Single-value RCR¶
When you have a 1-D dataset and want to recover the underlying central value (mu) and width (sigma) in the presence of outliers, single-value RCR is what you want.
The four rejection techniques¶
import rcrpy
# Pick one based on your data:
rcrpy.RejectionTech.LS_MODE_68 # Symmetric uncontaminated, one-sided contaminants
rcrpy.RejectionTech.LS_MODE_DL # Mixed one-sided + two-sided contaminants
rcrpy.RejectionTech.SS_MEDIAN_DL # Symmetric uncontaminated, two-sided contaminants
rcrpy.RejectionTech.ES_MODE_DL # Mildly asymmetric / very small N
See section 3 of Maples et al. 2018 for a decision tree.

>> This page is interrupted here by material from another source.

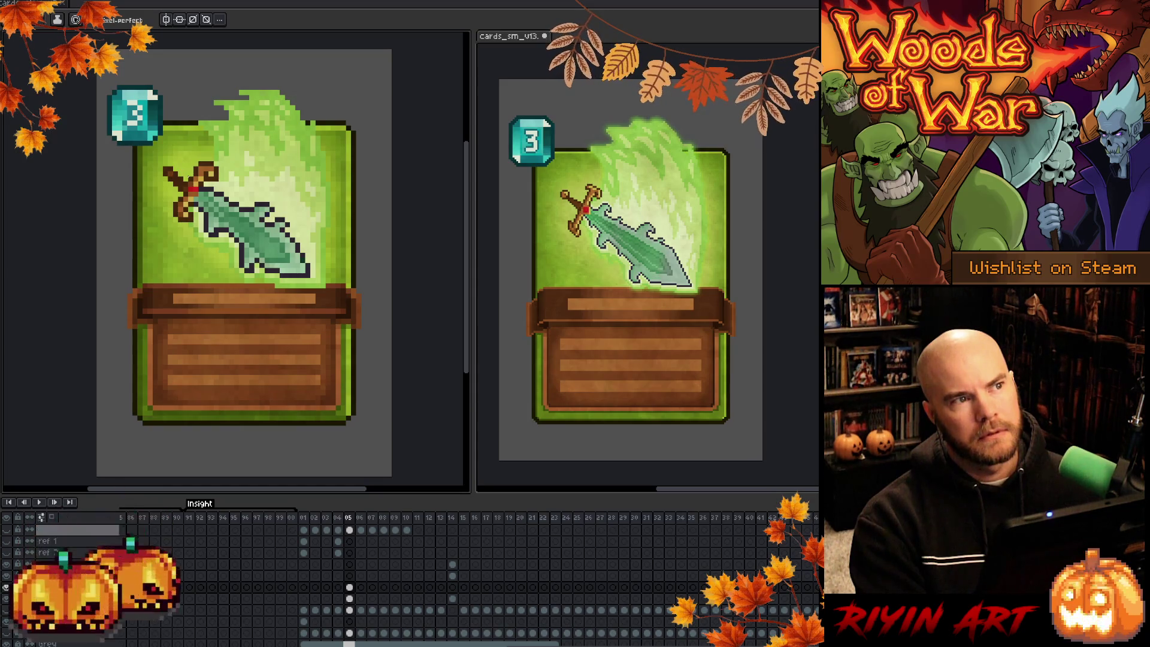
Show the green background layer behind the tree card on frame 06 and review it
key("Right")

Unweighted, iterative rejection¶
import numpy as np
import rcrpy
# Some data: clean Gaussian + heavy one-sided contamination
rng = np.random.default_rng(42)
y = np.concatenate([
rng.normal(0, 1, size=150),
np.abs(rng.normal(0, 10, size=850)),
])
r = rcrpy.RCR(rcrpy.RejectionTech.LS_MODE_68)
r.perform_rejection(y.tolist())
print(f"mu = {r.result.mu:.3f}")
print(f"sigma = {r.result.sigma:.3f}")
print(f"stDev = {r.result.st_dev:.3f}")
print(f"kept = {int(r.result.flags.sum())} / {len(y)}")
Bulk rejection (faster on large N)¶
The bulk variant rejects many points in each pass instead of one at a time — substantially faster, with the same final result for well-behaved data:
r = rcrpy.RCR(rcrpy.RejectionTech.LS_MODE_68)
r.perform_bulk_rejection(y.tolist())
# Same r.result fields, plus rejectedY / originalY / stDevTotal which
# the bulk path populates via the C++'s setFinalVectors equivalent.
Weighted rejection¶
Pass per-point weights:
weights = np.ones(y.size)
weights[some_indices] = 0.5 # downweight some points
r = rcrpy.RCR(rcrpy.RejectionTech.LS_MODE_68)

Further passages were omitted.